New Zealand Budget 2016: Winners and Losersby
New spending for health, education to tackle population growth
Smokers targeted by annual 10% tax on tobacco over four years
New Zealand Finance Minister Bill English released an annual budget Thursday that keeps a tight rein on spending in order to meet the government’s debt reduction targets. Here are the winners and losers:
The government is trumpeting a NZ$761 million ($511 million) innovation package to encourage entrepreneurship, skills and economic growth. It will boost investment in science and innovation, tertiary education and apprenticeship programs.
The bulk of new spending goes to health and education to help cope with population growth. The government will spend NZ$883 million to deliver 480 new classrooms and nine new schools. Some NZ$2.2 billion has been earmarked for extra health spending over the next three years, including a national bowel screening program.
The government announced a NZ$652 million social investment package targeted at disadvantaged children. It aims to help the most vulnerable by intervening early, and will also seek to help youth who are at risk of long-term welfare dependency.
The Fire Service
NZ$303 million over five years to modernize the fire service.
A new pay-as-you-go option will give up to 110,000 small businesses a way to pay tax as they earn income from April 1, 2018. Use-of-money interest will be eliminated or reduced, contractors will be able to choose a withholding tax rate that suits their needs, and the ongoing 1 percent monthly penalty will be scrapped from April 1 next year for new debt.
The government has allocated NZ$20.7 million to help fund the largest pest control operation in New Zealand’s history.
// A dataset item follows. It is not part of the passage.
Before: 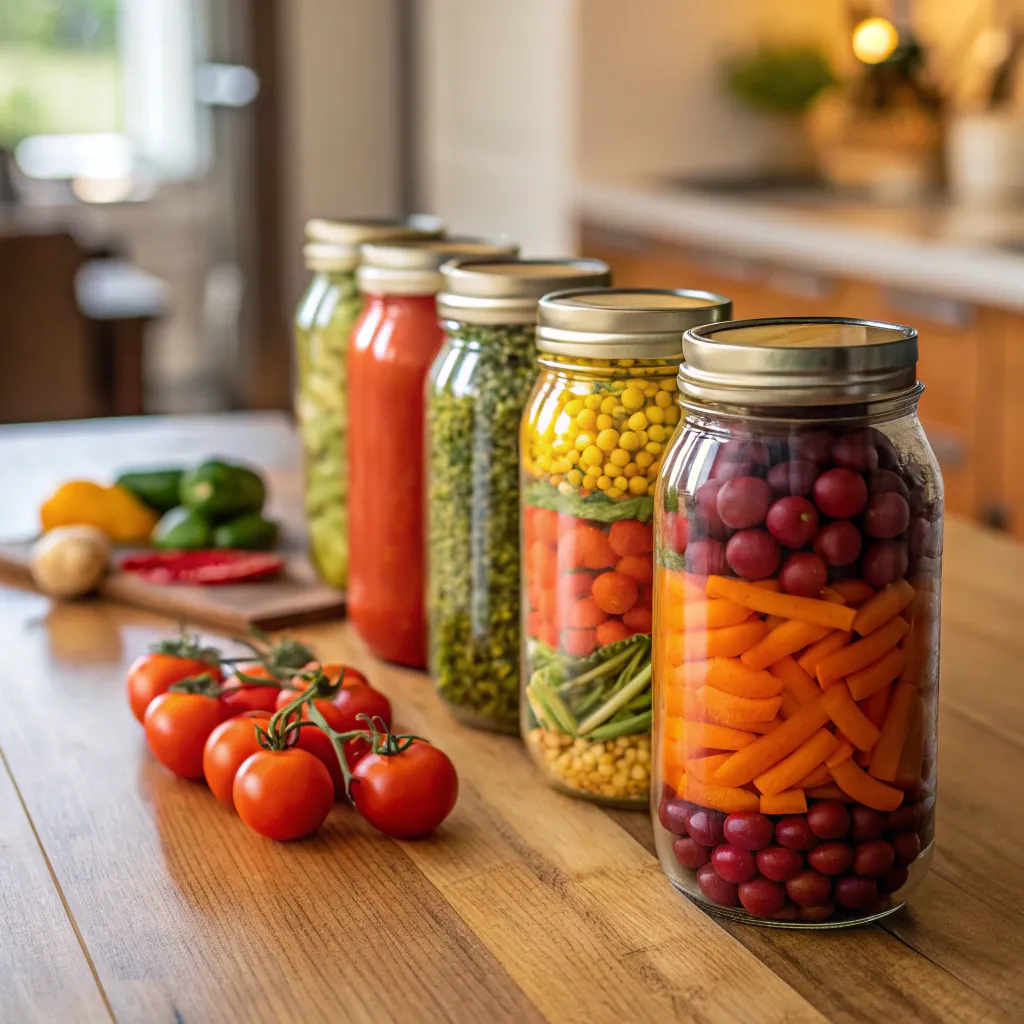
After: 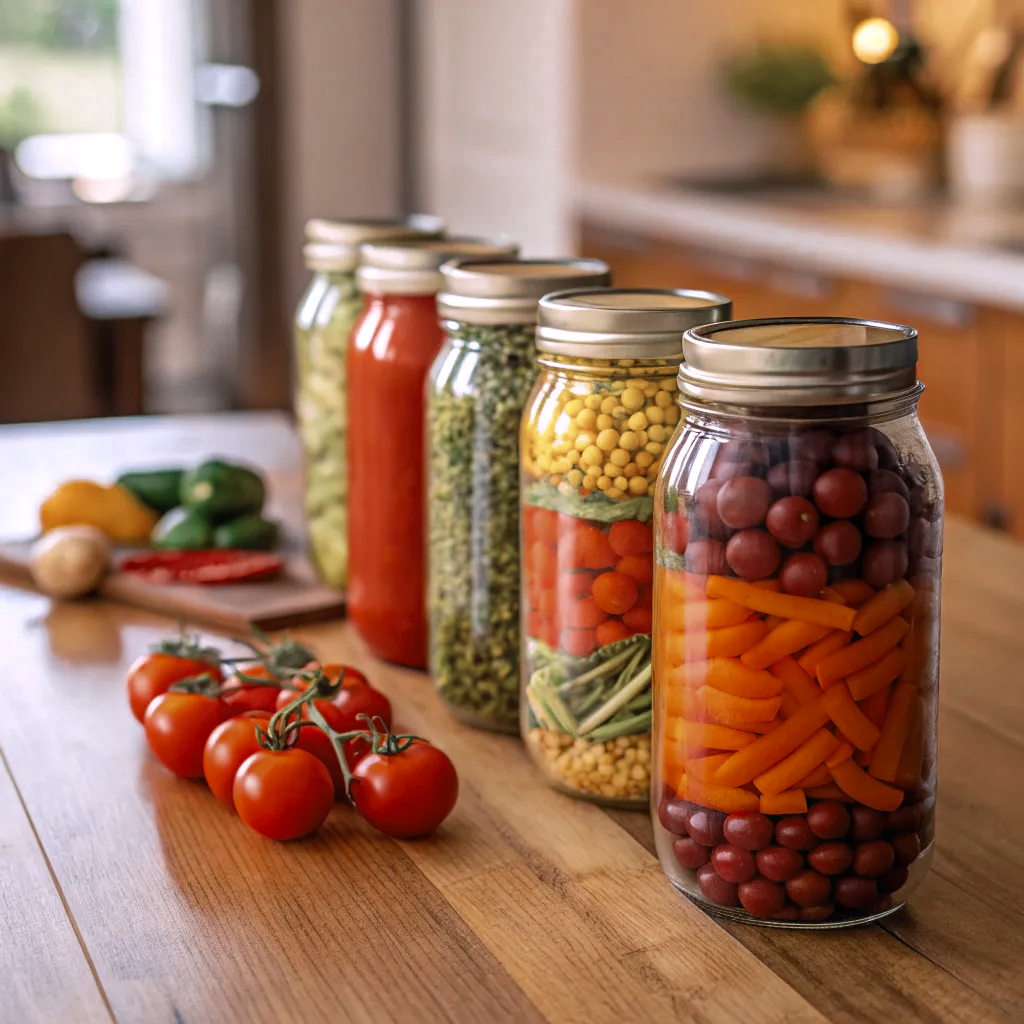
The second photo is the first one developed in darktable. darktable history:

This autumn, around a million tons of beech seed will drop to the forest floor. This will provide a food bonanza for rats, causing their population to boom and threatening native birds, including the flightless kiwi.
There is no mention in the budget of tax cuts. English had already taken tax cuts promised for 2017 off the table, only for Prime Minister John Key to say they are still a possibility for next year’s election campaign, when he will seek a fourth term in office.
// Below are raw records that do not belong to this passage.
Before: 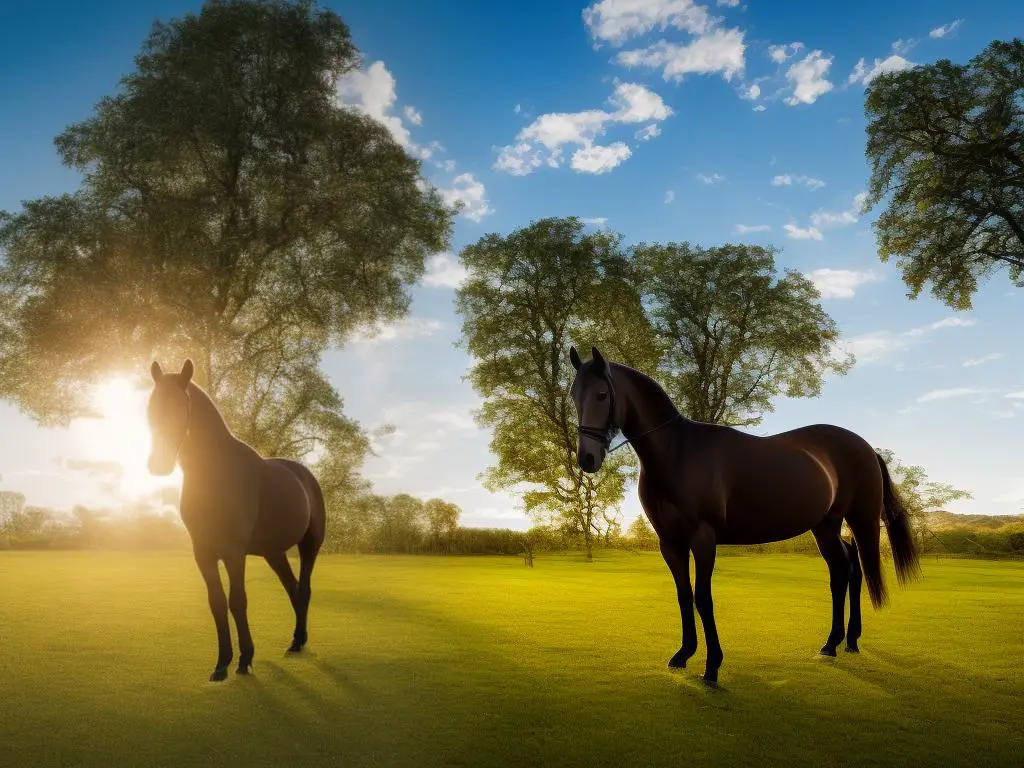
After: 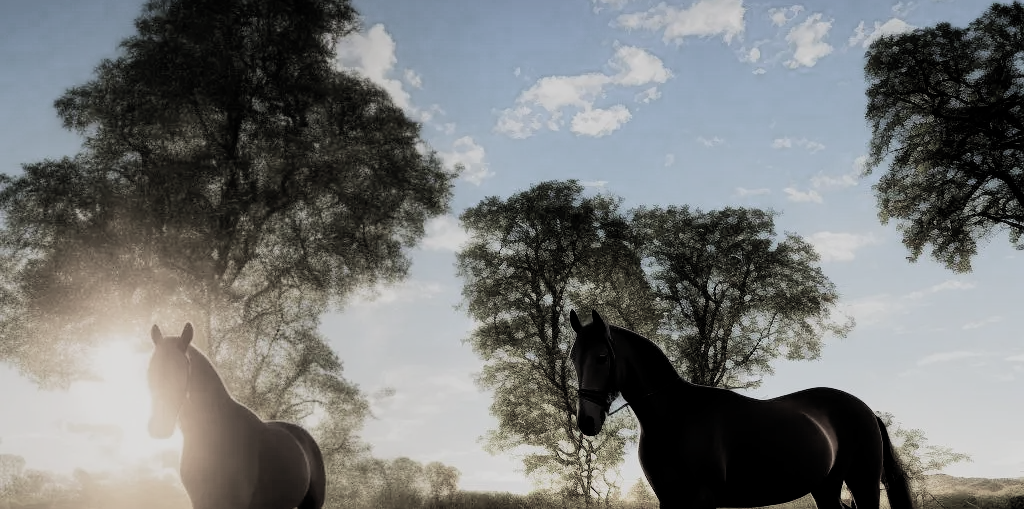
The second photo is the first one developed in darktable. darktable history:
filmic rgb: black relative exposure -5.11 EV, white relative exposure 3.96 EV, hardness 2.89, contrast 1.298, highlights saturation mix -29.61%, color science v5 (2021), contrast in shadows safe, contrast in highlights safe
tone equalizer: edges refinement/feathering 500, mask exposure compensation -1.57 EV, preserve details no
crop and rotate: top 4.822%, bottom 28.883%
Starting Jan. 1, the government will increase the tax on tobacco by 10 percent each year for the next four years, as part of a package of measures aimed at making New Zealand smoke free by 2025. The price of a standard pack of 20 cigarettes will likely increase to around NZ$30 in 2020 from NZ$20 today, generating an extra NZ$435 million in tax revenue.
The government is boosting spending on the justice sector by NZ$837 million over the next four years, including NZ$356 million to Corrections to deal with a rising prison population.
The government is phasing out over three years a subsidy in the emissions trading scheme that allows some businesses to pay one emissions unit for every two tons of pollution they emit. The move will help New Zealand meet its target of reducing emissions to 30 percent below 2005 levels by 2030, the government said.